BRIEF >> Line by line, copy the material that follows without leaving anything out.

▶

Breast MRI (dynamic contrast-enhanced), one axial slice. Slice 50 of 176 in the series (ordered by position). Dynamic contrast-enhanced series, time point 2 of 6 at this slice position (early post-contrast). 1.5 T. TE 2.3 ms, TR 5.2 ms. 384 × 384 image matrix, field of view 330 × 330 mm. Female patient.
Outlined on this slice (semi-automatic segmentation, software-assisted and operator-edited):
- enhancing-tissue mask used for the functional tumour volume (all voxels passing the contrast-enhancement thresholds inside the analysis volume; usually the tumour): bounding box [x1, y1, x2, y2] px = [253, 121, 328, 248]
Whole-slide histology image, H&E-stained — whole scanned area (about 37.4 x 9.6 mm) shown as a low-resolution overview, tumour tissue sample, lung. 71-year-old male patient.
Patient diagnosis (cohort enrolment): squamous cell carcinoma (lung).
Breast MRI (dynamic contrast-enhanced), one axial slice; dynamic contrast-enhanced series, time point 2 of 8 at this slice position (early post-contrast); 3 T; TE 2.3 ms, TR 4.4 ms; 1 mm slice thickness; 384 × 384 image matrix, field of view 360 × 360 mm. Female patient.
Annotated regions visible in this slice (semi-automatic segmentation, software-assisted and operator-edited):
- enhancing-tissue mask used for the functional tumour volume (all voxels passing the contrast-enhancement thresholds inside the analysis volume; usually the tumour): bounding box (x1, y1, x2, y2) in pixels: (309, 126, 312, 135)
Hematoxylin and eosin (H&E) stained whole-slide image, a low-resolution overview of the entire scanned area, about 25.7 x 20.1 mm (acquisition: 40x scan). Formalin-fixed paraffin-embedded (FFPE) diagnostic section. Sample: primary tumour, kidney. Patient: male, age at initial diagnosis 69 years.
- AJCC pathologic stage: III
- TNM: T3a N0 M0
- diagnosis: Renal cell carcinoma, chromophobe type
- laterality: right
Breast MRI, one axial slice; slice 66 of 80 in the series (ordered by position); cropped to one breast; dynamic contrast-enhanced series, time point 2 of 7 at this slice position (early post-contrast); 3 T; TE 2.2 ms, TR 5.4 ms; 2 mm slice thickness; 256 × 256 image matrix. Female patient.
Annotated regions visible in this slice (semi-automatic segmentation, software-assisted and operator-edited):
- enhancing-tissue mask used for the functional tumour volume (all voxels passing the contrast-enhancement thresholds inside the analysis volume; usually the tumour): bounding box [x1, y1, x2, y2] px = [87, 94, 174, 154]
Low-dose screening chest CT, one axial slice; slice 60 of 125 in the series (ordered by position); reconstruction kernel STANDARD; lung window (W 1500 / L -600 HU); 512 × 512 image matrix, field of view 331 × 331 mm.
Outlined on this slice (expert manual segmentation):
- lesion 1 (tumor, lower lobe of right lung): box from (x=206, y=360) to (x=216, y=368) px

◀

TASK OUTPUT >>
Breast MRI (dynamic contrast-enhanced), one axial slice. Slice 50 of 176 in the series (ordered by position). Dynamic contrast-enhanced series, time point 2 of 6 at this slice position (early post-contrast). 1.5 T. TE 2.3 ms, TR 5.2 ms. 384 × 384 image matrix, field of view 330 × 330 mm. Female patient.
Outlined on this slice (semi-automatic segmentation, software-assisted and operator-edited):
- enhancing-tissue mask used for the functional tumour volume (all voxels passing the contrast-enhancement thresholds inside the analysis volume; usually the tumour): bounding box [x1, y1, x2, y2] px = [253, 121, 328, 248]
Whole-slide histology image, H&E-stained — whole scanned area (about 37.4 x 9.6 mm) shown as a low-resolution overview, tumour tissue sample, lung. 71-year-old male patient.
Patient diagnosis (cohort enrolment): squamous cell carcinoma (lung).
Breast MRI (dynamic contrast-enhanced), one axial slice; dynamic contrast-enhanced series, time point 2 of 8 at this slice position (early post-contrast); 3 T; TE 2.3 ms, TR 4.4 ms; 1 mm slice thickness; 384 × 384 image matrix, field of view 360 × 360 mm. Female patient.
Annotated regions visible in this slice (semi-automatic segmentation, software-assisted and operator-edited):
- enhancing-tissue mask used for the functional tumour volume (all voxels passing the contrast-enhancement thresholds inside the analysis volume; usually the tumour): bounding box (x1, y1, x2, y2) in pixels: (309, 126, 312, 135)
Hematoxylin and eosin (H&E) stained whole-slide image, a low-resolution overview of the entire scanned area, about 25.7 x 20.1 mm (acquisition: 40x scan). Formalin-fixed paraffin-embedded (FFPE) diagnostic section. Sample: primary tumour, kidney. Patient: male, age at initial diagnosis 69 years.
- AJCC pathologic stage: III
- TNM: T3a N0 M0
- diagnosis: Renal cell carcinoma, chromophobe type
- laterality: right
Breast MRI, one axial slice; slice 66 of 80 in the series (ordered by position); cropped to one breast; dynamic contrast-enhanced series, time point 2 of 7 at this slice position (early post-contrast); 3 T; TE 2.2 ms, TR 5.4 ms; 2 mm slice thickness; 256 × 256 image matrix. Female patient.
Annotated regions visible in this slice (semi-automatic segmentation, software-assisted and operator-edited):
- enhancing-tissue mask used for the functional tumour volume (all voxels passing the contrast-enhancement thresholds inside the analysis volume; usually the tumour): bounding box [x1, y1, x2, y2] px = [87, 94, 174, 154]
Low-dose screening chest CT, one axial slice; slice 60 of 125 in the series (ordered by position); reconstruction kernel STANDARD; lung window (W 1500 / L -600 HU); 512 × 512 image matrix, field of view 331 × 331 mm.
Outlined on this slice (expert manual segmentation):
- lesion 1 (tumor, lower lobe of right lung): box from (x=206, y=360) to (x=216, y=368) px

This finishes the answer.